Work to complete: Please retype all of the following entries exactly.

Stored items from a collection:
▬▬▬
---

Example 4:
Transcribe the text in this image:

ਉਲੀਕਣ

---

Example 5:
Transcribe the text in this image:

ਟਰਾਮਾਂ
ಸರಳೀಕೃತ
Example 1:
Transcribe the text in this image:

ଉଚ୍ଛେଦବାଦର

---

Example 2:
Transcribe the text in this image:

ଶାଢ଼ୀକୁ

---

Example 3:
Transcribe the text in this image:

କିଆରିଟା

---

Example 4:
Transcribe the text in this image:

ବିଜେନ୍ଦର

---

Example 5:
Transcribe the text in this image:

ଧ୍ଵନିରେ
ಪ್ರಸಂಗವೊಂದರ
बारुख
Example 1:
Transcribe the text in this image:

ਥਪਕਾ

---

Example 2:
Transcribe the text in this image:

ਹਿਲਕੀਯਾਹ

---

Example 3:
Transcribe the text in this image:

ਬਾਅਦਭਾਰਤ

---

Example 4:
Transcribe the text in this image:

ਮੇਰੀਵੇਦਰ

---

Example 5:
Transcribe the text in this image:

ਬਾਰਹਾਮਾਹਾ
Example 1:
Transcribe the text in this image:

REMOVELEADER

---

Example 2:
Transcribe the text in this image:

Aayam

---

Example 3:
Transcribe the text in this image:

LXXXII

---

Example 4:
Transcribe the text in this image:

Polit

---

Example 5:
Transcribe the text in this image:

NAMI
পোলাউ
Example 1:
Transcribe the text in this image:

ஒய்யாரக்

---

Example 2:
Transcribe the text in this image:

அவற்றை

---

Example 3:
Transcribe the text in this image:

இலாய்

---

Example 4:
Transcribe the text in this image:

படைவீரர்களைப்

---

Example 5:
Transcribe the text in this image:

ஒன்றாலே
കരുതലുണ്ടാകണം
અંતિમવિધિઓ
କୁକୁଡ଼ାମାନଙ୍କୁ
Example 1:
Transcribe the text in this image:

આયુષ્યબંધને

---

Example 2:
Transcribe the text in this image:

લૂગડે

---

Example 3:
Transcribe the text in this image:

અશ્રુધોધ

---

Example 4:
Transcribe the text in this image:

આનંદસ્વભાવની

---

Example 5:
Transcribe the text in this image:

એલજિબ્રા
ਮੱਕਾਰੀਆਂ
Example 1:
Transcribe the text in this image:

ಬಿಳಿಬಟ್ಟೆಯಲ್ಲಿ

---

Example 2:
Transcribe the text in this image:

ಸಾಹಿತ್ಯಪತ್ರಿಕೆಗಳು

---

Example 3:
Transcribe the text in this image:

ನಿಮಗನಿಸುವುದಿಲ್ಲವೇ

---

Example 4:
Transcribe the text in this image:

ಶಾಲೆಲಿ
▬▬▬
Final answer:
---

Example 4:
Transcribe the text in this image:

ਉਲੀਕਣ

---

Example 5:
Transcribe the text in this image:

ਟਰਾਮਾਂ
ಸರಳೀಕೃತ
Example 1:
Transcribe the text in this image:

ଉଚ୍ଛେଦବାଦର

---

Example 2:
Transcribe the text in this image:

ଶାଢ଼ୀକୁ

---

Example 3:
Transcribe the text in this image:

କିଆରିଟା

---

Example 4:
Transcribe the text in this image:

ବିଜେନ୍ଦର

---

Example 5:
Transcribe the text in this image:

ଧ୍ଵନିରେ
ಪ್ರಸಂಗವೊಂದರ
बारुख
Example 1:
Transcribe the text in this image:

ਥਪਕਾ

---

Example 2:
Transcribe the text in this image:

ਹਿਲਕੀਯਾਹ

---

Example 3:
Transcribe the text in this image:

ਬਾਅਦਭਾਰਤ

---

Example 4:
Transcribe the text in this image:

ਮੇਰੀਵੇਦਰ

---

Example 5:
Transcribe the text in this image:

ਬਾਰਹਾਮਾਹਾ
Example 1:
Transcribe the text in this image:

REMOVELEADER

---

Example 2:
Transcribe the text in this image:

Aayam

---

Example 3:
Transcribe the text in this image:

LXXXII

---

Example 4:
Transcribe the text in this image:

Polit

---

Example 5:
Transcribe the text in this image:

NAMI
পোলাউ
Example 1:
Transcribe the text in this image:

ஒய்யாரக்

---

Example 2:
Transcribe the text in this image:

அவற்றை

---

Example 3:
Transcribe the text in this image:

இலாய்

---

Example 4:
Transcribe the text in this image:

படைவீரர்களைப்

---

Example 5:
Transcribe the text in this image:

ஒன்றாலே
കരുതലുണ്ടാകണം
અંતિમવિધિઓ
କୁକୁଡ଼ାମାନଙ୍କୁ
Example 1:
Transcribe the text in this image:

આયુષ્યબંધને

---

Example 2:
Transcribe the text in this image:

લૂગડે

---

Example 3:
Transcribe the text in this image:

અશ્રુધોધ

---

Example 4:
Transcribe the text in this image:

આનંદસ્વભાવની

---

Example 5:
Transcribe the text in this image:

એલજિબ્રા
ਮੱਕਾਰੀਆਂ
Example 1:
Transcribe the text in this image:

ಬಿಳಿಬಟ್ಟೆಯಲ್ಲಿ

---

Example 2:
Transcribe the text in this image:

ಸಾಹಿತ್ಯಪತ್ರಿಕೆಗಳು

---

Example 3:
Transcribe the text in this image:

ನಿಮಗನಿಸುವುದಿಲ್ಲವೇ

---

Example 4:
Transcribe the text in this image:

ಶಾಲೆಲಿ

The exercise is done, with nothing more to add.